The couple was gone by the time a responding wildlife officer arrived, but he found “what was clearly a freshly dug and refilled hole,” the department said. Using a backhoe, the officer was able to dig up the buried trees, the department said.

The property, which is about an acre in size, is about 5 miles from Joshua Tree National Park, according to Poston.

The couple can move forward with construction of a house on the property, though many protected trees remain, Poston said.
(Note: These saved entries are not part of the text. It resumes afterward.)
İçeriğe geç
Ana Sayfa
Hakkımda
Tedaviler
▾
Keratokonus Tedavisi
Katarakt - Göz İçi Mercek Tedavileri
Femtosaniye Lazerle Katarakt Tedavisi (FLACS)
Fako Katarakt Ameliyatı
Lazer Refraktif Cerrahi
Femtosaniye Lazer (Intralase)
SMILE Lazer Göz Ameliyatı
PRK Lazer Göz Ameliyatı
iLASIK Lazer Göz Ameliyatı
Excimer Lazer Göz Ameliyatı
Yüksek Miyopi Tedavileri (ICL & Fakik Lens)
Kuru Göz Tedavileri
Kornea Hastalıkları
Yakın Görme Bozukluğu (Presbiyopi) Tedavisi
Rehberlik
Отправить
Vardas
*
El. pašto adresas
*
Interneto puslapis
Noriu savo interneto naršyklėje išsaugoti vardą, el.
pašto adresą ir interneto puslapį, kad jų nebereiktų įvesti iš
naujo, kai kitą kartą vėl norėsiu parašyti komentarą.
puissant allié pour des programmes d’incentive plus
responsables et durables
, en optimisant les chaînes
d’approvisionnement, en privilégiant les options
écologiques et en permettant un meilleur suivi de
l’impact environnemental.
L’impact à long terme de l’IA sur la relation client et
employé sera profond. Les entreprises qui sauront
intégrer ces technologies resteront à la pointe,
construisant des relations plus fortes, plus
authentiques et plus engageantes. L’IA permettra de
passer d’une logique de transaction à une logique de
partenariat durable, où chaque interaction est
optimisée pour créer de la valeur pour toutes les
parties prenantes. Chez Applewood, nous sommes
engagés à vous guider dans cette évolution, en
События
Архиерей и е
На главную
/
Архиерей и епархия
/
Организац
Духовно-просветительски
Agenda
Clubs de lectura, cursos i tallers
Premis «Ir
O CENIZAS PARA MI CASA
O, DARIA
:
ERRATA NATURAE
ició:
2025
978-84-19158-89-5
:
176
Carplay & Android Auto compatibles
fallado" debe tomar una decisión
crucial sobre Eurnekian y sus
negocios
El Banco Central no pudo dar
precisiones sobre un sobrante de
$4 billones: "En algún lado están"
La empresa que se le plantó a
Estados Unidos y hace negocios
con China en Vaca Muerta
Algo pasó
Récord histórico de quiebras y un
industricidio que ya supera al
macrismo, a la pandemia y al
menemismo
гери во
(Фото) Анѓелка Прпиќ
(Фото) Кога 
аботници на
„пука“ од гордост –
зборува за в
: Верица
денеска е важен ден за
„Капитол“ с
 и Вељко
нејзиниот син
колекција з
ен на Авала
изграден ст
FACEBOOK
As part of the diversion agreement, they will also volunteer at the national park, Poston said.

The married couple was cooperative in the investigation, though they were initially reluctant to admit fault or responsibility, Poston said.

“Most California citizens who reside in Joshua Tree habitat revere these iconic desert species, more so now than ever because of its degraded population status,” said Nathaniel Arnold, deputy chief of the state wildlife department’s law enforcement division.

“We’re pleased to see the citizen tip led to a successful disposition and we hope it serves as a deterrent to others who may think it is acceptable to unlawfully remove Joshua Trees to make way for development,” the release states.

The landowners originally faced a fine up to $4,100 and/or up to six months in jail for each count.

The pair is slated to return to court in December. If they do not comply with all terms of the diversion agreement, the San Bernardino County District Attorney plans to proceed with prosecution, the news release states.

“If you kill a Joshua Tree and if the evidence is there we will prosecute. It’s a crime. You don’t have to like the law, but it’s the law and we take it very seriously,” Poston said.